On May 6, 2010, the Dow Jones Industrial Average plunged from 10,868.12 to an intraday low of 9,869.62. The intraday decline of 998.5 points, or 9.2%, was the largest intraday point drop in history. The index quickly recovered much of the day’s losses and closed down only 347.80 points at 10,520.32. Much of the decline and subsequent rebound occurred within a span of minutes. This was the so-called “Flash Crash” of 2010.
Months later, in October that year, the U.S. Securities and Exchange Commission (SEC) and the Commodity Futures Trading Commission (CFTC) issued a joint report detailing their findings on the causes of the Flash Crash. An unnamed mutual fund, suspected by many to have been Waddell & Reed, sold a large number of E-mini S&P contracts. This eliminated liquidity on the buy-side and placed a large number of contracts in the hands of High Frequency Traders (HFTs). The quantitative, computerized trading systems of HFTs then began aggressively selling down equities and futures contracts, causing the downward spiral in asset prices. As these computerized trading systems detected unusually high trading volumes, many automatically shut down. Liquidity vanished, resulting in abnormal pricing. Accenture, for example, dropped from $40 to $0.01 within a minute. A series of 5 second trading pauses at the Chicago Mercantile Exchange was triggered by all the unusual trading activity. This allowed prices to eventually stabilize and recover.

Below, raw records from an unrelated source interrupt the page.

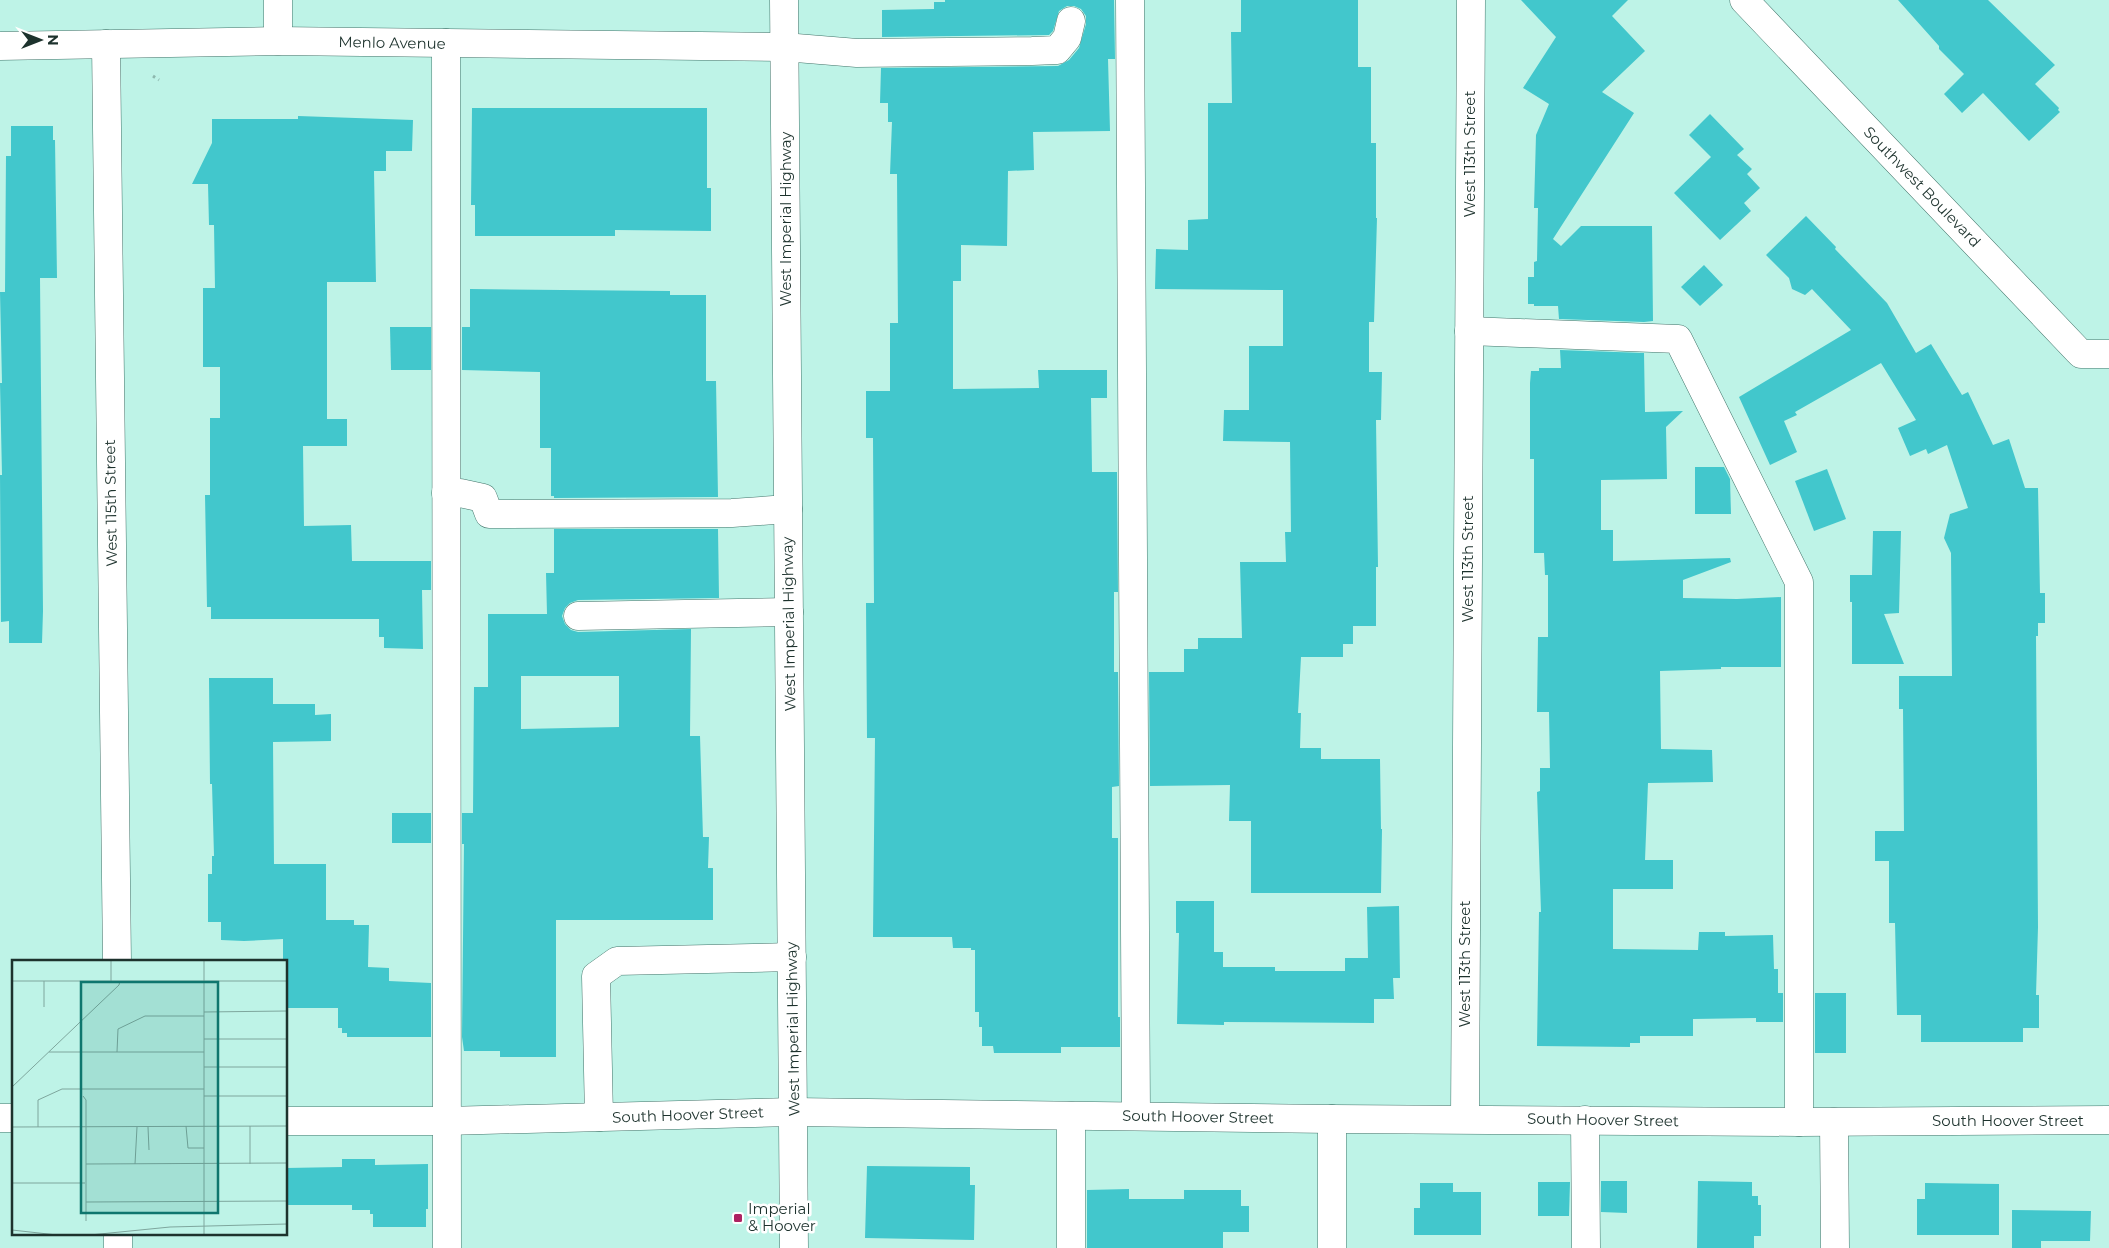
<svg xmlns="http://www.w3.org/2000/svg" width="2109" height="1248" viewBox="0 0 2109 1248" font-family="Montserrat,sans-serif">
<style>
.building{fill:#42c7cc;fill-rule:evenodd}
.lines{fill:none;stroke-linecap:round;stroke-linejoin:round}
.minor-casing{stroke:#42746a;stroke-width:29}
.major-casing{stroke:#42746a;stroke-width:29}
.path{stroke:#8db8ae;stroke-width:3;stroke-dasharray:2.5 4;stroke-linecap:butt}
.minor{stroke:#fff;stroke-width:28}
.major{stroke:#fff;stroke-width:28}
.poi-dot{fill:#ad2262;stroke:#fff;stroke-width:2}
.labels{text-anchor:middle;stroke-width:5;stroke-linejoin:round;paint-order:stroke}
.street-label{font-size:15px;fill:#1d322d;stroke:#fff}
.poi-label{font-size:15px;fill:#1d322d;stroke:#fff;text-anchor:start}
.inset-road{fill:none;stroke:#7ea69d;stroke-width:1}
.view{fill:#0f766e;fill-opacity:0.15;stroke:#0f766e;stroke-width:2.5}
.inset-edge{fill:none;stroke:#1d322d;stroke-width:2.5}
</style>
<rect width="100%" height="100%" fill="#bef3e7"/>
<g class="building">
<path d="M 945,0 L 1114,0 L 1115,59 L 1108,59 L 1110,131 L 1033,132 L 1034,170 L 1008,171 L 1007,246 L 961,245 L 961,281 L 953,281 L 953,389 L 1039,388 L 1038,370 L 1107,370 L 1107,398 L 1091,398 L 1092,472 L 1117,472 L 1118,592 L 1114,592 L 1114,672 L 1118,672 L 1119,786 L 1112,787 L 1112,838 L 1118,838 L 1118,1017 L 1120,1017 L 1120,1047 L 1061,1047 L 1061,1053 L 994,1053 L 993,1046 L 982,1046 L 982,1027 L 979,1027 L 979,1012 L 975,1012 L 975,950 L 971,950 L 971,948 L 953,948 L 952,937 L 873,937 L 875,738 L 867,738 L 866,603 L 874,603 L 873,438 L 866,438 L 866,391 L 890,391 L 890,323 L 898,323 L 897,174 L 890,174 L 892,122 L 888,122 L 888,103 L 880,103 L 881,68 L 1058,66 L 1069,60 L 1079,48 L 1086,24 L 1086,16 L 1081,9 L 1074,6 L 1067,6 L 1059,11 L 1053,31 L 1049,35 L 882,37 L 882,10 L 934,9 L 934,2 L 945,2 Z"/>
<path d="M 1241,0 L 1358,0 L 1358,67 L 1371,67 L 1371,143 L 1376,143 L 1376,218 L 1377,218 L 1374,322 L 1369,322 L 1369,372 L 1382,372 L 1381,420 L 1376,420 L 1378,567 L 1376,567 L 1376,626 L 1353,626 L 1353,644 L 1343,644 L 1343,657 L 1301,657 L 1298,713 L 1301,713 L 1300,748 L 1321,748 L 1321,759 L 1380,759 L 1381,829 L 1382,829 L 1381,893 L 1251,893 L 1251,821 L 1229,821 L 1230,785 L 1150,786 L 1149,672 L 1184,672 L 1184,649 L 1198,649 L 1198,638 L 1242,638 L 1240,562 L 1286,562 L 1285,532 L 1291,532 L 1290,442 L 1223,441 L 1224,410 L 1249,410 L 1249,346 L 1283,346 L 1283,290 L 1155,289 L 1156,249 L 1188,250 L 1188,220 L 1208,219 L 1208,103 L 1232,103 L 1231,32 L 1241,32 Z"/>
<path d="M 1521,0 L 1628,0 L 1612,16 L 1645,51 L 1602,92 L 1634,113 L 1553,239 L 1561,246 L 1581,226 L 1652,226 L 1653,321 L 1644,322 L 1559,319 L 1558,306 L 1534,306 L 1534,304 L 1528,304 L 1528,277 L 1534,277 L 1534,262 L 1537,261 L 1538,208 L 1534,208 L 1536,135 L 1549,104 L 1523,88 L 1556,37 Z"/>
<path d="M 1898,0 L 1988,0 L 2055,65 L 2035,84 L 2059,108 L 2058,110 L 2060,112 L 2029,141 L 1983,93 L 1962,113 L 1944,94 L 1964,74 L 1939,49 L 1939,46 Z"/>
<path d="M 472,108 L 707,108 L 707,188 L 711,188 L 711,231 L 615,230 L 615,236 L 475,236 L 475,205 L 471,205 Z"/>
<path d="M 1710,114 L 1744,149 L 1737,155 L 1752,169 L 1747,174 L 1760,188 L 1744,203 L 1751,211 L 1720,240 L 1674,193 L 1711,157 L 1689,135 Z"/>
<path d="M 298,116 L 413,120 L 412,151 L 386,151 L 386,171 L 374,171 L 376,282 L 327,282 L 327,419 L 347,419 L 347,446 L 303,446 L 304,526 L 351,525 L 352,561 L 431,561 L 431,590 L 422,590 L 423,649 L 384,648 L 384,637 L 379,637 L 379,619 L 211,619 L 211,607 L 207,607 L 205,495 L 210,495 L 210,418 L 220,418 L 220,367 L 203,367 L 203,288 L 215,288 L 214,225 L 209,225 L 208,184 L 192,184 L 212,143 L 212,119 L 298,119 Z"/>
<path d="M 11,126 L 53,126 L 53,140 L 55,140 L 57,278 L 40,278 L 43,611 L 42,643 L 9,643 L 9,621 L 1,622 L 0,475 L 2,475 L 0,383 L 2,383 L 0,292 L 5,292 L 6,156 L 11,156 Z"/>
<path d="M 1806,216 L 1836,247 L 1835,249 L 1887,303 L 1916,353 L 1931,344 L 1962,395 L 1968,392 L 1993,445 L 2009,439 L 2025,488 L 2038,488 L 2040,593 L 2045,593 L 2045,623 L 2038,623 L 2038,636 L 2036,636 L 2038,927 L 2036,995 L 2039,995 L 2039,1028 L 2023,1028 L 2023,1042 L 1921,1042 L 1921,1015 L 1897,1015 L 1895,923 L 1889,923 L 1889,861 L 1875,861 L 1875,831 L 1904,831 L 1903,709 L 1899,709 L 1899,676 L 1952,676 L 1951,553 L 1944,538 L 1950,514 L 1968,508 L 1947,445 L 1928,454 L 1926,449 L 1910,456 L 1898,428 L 1916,420 L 1881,363 L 1795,412 L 1797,415 L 1784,421 L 1797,452 L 1770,465 L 1739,397 L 1851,330 L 1812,289 L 1805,295 L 1792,289 L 1789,278 L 1766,255 Z"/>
<path d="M 1704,265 L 1723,285 L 1700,306 L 1681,287 Z"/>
<path d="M 470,289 L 670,291 L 670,295 L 706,295 L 706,381 L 716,381 L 718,497 L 554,498 L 554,496 L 551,496 L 551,448 L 540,448 L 540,372 L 462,370 L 462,327 L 470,327 Z"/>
<path d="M 390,327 L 431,327 L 431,370 L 391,370 Z"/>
<path d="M 1560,350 L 1644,353 L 1645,412 L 1683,411 L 1666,427 L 1667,479 L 1601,480 L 1601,530 L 1613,530 L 1613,561 L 1730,558 L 1731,562 L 1683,580 L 1683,598 L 1737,599 L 1781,597 L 1781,667 L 1721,667 L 1721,669 L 1660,671 L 1661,749 L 1712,750 L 1713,782 L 1648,783 L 1645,860 L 1673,860 L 1673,889 L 1613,889 L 1613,949 L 1698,950 L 1699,932 L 1725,932 L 1725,936 L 1773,935 L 1774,969 L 1778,969 L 1778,993 L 1783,993 L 1783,1022 L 1756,1022 L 1756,1018 L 1693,1019 L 1693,1036 L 1640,1036 L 1640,1043 L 1630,1043 L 1630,1047 L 1537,1046 L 1539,912 L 1541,912 L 1537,792 L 1540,791 L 1540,768 L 1550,768 L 1549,712 L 1537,712 L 1538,637 L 1548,637 L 1548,575 L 1545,575 L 1544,553 L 1534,553 L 1534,459 L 1530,459 L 1530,383 L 1531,371 L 1539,371 L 1539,368 L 1561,368 Z"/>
<path d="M 1695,467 L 1724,467 L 1730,479 L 1731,514 L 1695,514 Z"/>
<path d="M 1827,469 L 1846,519 L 1814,531 L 1795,481 Z"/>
<path d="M 554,529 L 718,529 L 719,598 L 578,600 L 570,603 L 565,608 L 562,616 L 565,624 L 571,630 L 578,632 L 691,629 L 690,736 L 700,736 L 703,837 L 709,837 L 708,868 L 713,868 L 713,920 L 556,920 L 556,1057 L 500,1057 L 500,1051 L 464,1051 L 462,1037 L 464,844 L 462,844 L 462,813 L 473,813 L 474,687 L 488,687 L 488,614 L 547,614 L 546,573 L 554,573 ZM 521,676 L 619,676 L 619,727 L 521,729 Z"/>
<path d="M 1873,531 L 1901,531 L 1899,613 L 1884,614 L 1904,664 L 1852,664 L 1852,602 L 1850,602 L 1850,575 L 1872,575 Z"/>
<path d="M 209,678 L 273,678 L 273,704 L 315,704 L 315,715 L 331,714 L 331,741 L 273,742 L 274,864 L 326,864 L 326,920 L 354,920 L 354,925 L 369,925 L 368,967 L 389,968 L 389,981 L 431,983 L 431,1037 L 347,1037 L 347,1033 L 342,1033 L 342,1028 L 338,1028 L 338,1008 L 286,1008 L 286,962 L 283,962 L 283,939 L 244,941 L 221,940 L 221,922 L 208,922 L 208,874 L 212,874 L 212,856 L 214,856 L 212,784 L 210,784 Z"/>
<rect x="392" y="813" width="39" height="30"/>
<path d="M 1176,901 L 1214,901 L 1214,952 L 1223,952 L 1223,967 L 1275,967 L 1275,971 L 1345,971 L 1345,958 L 1368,958 L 1367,907 L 1399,906 L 1400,978 L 1393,978 L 1394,999 L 1374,999 L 1374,1023 L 1224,1022 L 1224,1025 L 1177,1024 L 1179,933 L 1176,933 Z"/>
<rect x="1815" y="993" width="31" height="60"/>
<path d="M 342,1159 L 375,1159 L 375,1165 L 428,1164 L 428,1209 L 426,1209 L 426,1227 L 373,1227 L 373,1214 L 370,1214 L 370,1210 L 352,1210 L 352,1205 L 286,1205 L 286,1168 L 342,1167 Z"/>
<path d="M 867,1166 L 970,1167 L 970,1185 L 975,1185 L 974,1240 L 865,1238 Z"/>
<path d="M 1601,1181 L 1627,1181 L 1627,1213 L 1601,1212 Z"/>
<path d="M 1698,1181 L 1752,1182 L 1752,1196 L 1758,1196 L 1758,1205 L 1761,1205 L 1761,1236 L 1754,1236 L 1754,1248 L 1697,1248 Z"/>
<path d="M 1538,1182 L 1570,1182 L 1569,1216 L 1538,1216 Z"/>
<path d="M 1420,1183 L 1453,1183 L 1453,1192 L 1481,1192 L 1481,1235 L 1414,1235 L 1414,1208 L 1420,1208 Z"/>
<path d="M 1925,1183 L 1999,1184 L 1999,1235 L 1917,1235 L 1917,1199 L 1925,1199 Z"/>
<path d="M 1129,1189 L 1129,1199 L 1184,1199 L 1184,1190 L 1241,1190 L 1241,1206 L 1249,1206 L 1249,1232 L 1223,1232 L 1223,1248 L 1087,1248 L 1087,1190 Z"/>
<path d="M 2012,1210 L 2091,1211 L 2090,1241 L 2041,1241 L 2041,1248 L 2012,1248 Z"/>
</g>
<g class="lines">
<g class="minor-casing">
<g id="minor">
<path d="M 278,0 L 278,41"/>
<path d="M 1130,0 L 1136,1116"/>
<path d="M 1744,0 L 2078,351 L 2081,354 L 2109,354"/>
<path d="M 446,43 L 447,1248"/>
<path d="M 106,44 L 117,962"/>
<path d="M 0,46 L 278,41 L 784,47 L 857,53 L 1032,51 L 1057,50 L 1067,38 L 1071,21"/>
<path d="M 1469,331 L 1678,339 L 1799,582 L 1799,1122"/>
<path d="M 446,493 L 460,493 L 483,498 L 489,514 L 732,513 L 788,509"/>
<path d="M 578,616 L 789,612"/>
<path d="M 1071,1116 L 1071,1248"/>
<path d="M 599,1117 L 596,976 L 617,961 L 792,957"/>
<path d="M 0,1118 L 14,1118"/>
<path d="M 1465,1118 L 1471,0"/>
<path d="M 1332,1119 L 1332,1248"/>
<path d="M 1585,1120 L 1586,1248"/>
<path d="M 286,1121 L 446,1121 L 794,1112 L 1332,1119 L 1799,1122 L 2109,1120"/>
<path d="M 1834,1122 L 1835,1248"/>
<path d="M 118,1248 L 118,1234"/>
</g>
</g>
<g class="major-casing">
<path id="major" d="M 784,0 L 794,1248"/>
</g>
<path class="path" d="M 153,76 L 159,80"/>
<use href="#minor" class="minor"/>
<use href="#major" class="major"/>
</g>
<rect class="poi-dot" x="733" y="1213" width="10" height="10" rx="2.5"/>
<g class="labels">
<g class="street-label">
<text transform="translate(392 43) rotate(1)" y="5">Menlo Avenue</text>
<text transform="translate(1470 154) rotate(-90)" y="5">West 113th Street</text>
<text transform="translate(1922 187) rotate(46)" y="5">Southwest Boulevard</text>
<text transform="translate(786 219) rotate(-90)" y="5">West Imperial Highway</text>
<text transform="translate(111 503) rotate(-91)" y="5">West 115th Street</text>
<text transform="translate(1468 559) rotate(-90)" y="5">West 113th Street</text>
<text transform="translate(789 624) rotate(-91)" y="5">West Imperial Highway</text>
<text transform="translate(1465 964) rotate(-90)" y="5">West 113th Street</text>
<text transform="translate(793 1029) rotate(-91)" y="5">West Imperial Highway</text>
<text transform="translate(688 1115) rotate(-2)" y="5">South Hoover Street</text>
<text transform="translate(1198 1117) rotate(1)" y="5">South Hoover Street</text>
<text transform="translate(1603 1120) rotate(1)" y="5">South Hoover Street</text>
<text x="2008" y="1126">South Hoover Street</text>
</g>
<g class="poi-label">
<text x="748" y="1214">Imperial<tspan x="748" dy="17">&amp; Hoover</tspan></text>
</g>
</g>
<g transform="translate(12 960)">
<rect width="275" height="275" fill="#bef3e7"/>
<path class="inset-road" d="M 99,0 L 99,21M 0,21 L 275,21M 32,21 L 32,47M 192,52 L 275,51M 192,79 L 275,79M 37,92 L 192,92M 105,92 L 106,69 L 133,56 L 192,56M 192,107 L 275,107M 0,127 L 107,25 L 108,21M 71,136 L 74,140 L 74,261M 192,136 L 275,136M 174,166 L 176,188 L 192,188M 238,166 L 238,204M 0,167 L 275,166M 26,167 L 26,140 L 50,129 L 192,129M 136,167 L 137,190M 74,204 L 275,203M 123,204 L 125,167M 0,223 L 73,223M 74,242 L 275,241M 0,270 L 45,275M 78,275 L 158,267 L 275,264M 192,275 L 192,0"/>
<path class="view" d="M 69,22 L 206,22 L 206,253 L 69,253 Z"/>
<rect width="275" height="275" class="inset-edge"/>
</g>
<g transform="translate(40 40) rotate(90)" stroke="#ffffff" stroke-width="4" paint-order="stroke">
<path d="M0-4L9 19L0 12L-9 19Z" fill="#1d322d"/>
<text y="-8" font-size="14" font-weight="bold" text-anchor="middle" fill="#1d322d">N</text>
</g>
</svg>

The SEC has since installed “circuit breakers” to avert a repeat of the Flash Crash. These circuit breakers temporarily halt trading in select, widely owned stocks when their prices become overly volatile. The idea is to bring to the attention of market participants the fast-changing price of the security. In theory, the trading pause gives traders time to reassess the prevailing market price, and it should also help restore liquidity.